II. Tedavi: Zorla “Normalleşme” ve Sınırların İhlali
Cartwright, “Şeytanı kırbaçlamak”tan bahsediyordu. Modern Drapetomani’nin “tedavisi” ise daha sinsi, psikolojik kırbaçlardır:
- Önleyici Tedbir: Erken Müdahale Zulmü: Bireyin farklılığı henüz çok küçükken, yoğun ve zorlayıcı terapi programlarıyla (uygulamalı davranış analizi gibi) onun doğal ritmi ve içgüdüsel tepkileri bastırılmaya çalışılır. Amaç, “kaçışı” (farklılığı) henüz başlamadan önlemektir.

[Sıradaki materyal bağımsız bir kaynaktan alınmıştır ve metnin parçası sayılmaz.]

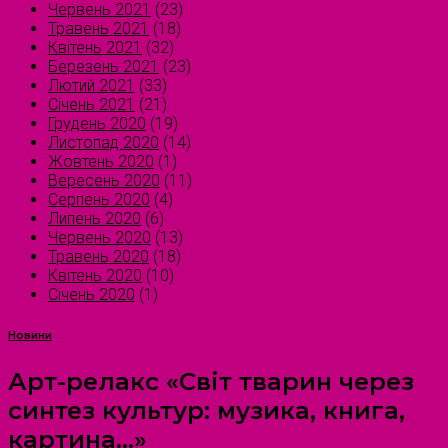
Червень 2021
(23)
Травень 2021
(18)
Квітень 2021
(32)
Березень 2021
(23)
Лютий 2021
(33)
Січень 2021
(21)
Грудень 2020
(19)
Листопад 2020
(14)
Жовтень 2020
(1)
Вересень 2020
(11)
Серпень 2020
(4)
Липень 2020
(6)
Червень 2020
(13)
Травень 2020
(18)
Квітень 2020
(10)
Січень 2020
(1)
Новини
Арт-релакс «Світ тварин через
синтез культур: музика, книга,
картина…»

- Sınırsız Müdahale: Cartwright, kölenin itaatkâr bir konumda tutulmasını istiyordu. Günümüzde bu, engelli bireyin bedenine ve özgürlüğüne yönelik sürekli müdahalelerle gerçekleşir. Bedenin kendi bilgeliği (duyusal ihtiyaçları, dinlenme arzusu) önemsenmez; önemli olan, dışarıdan dayatılan programlara uyumdur.
- Yabancılaşma: Bu zorlama, bireyin kendi bedenine ve kimliğine yabancılaşmasına neden olur. Beden, uyum sağlaması gereken bir “nesneye” dönüşür; oysa ruh, bu baskıya karşı içten içe isyan eder.
III. Kurtuluşun Çağrısı: Zinciri Kırma Arzusu
Drapetomani’nin hikâyesi, bize baskının doğasını gösteren karanlık bir aynadır. Ancak kurtuluş, bu baskıyı fark etmekle başlar:
- İsyanın Dili: Engelli hareketleri, bugün Drapetomani’nin tam tersini talep ediyor: Farklılık, bir hastalık değil, bir insan hakkıdır. O “uyumsuzluk” denen şey, aslında bireyin “Beni olduğum gibi kabul et, bana özgürlüğümü ver!” çığlığıdır.
- Özgür Beden: Kendi içsel ritmine, duyusal ihtiyaçlarına ve iletişim biçimine sahip çıkmak, modern çağın zincir kırma eylemidir. Bu, bireyin kendi bedeni üzerindeki “tiranlığa” (sağlamcı sisteme) karşı çıktığını ve özgürlüğe doğru kaçış arzusunu kutsadığını ilan etmesidir.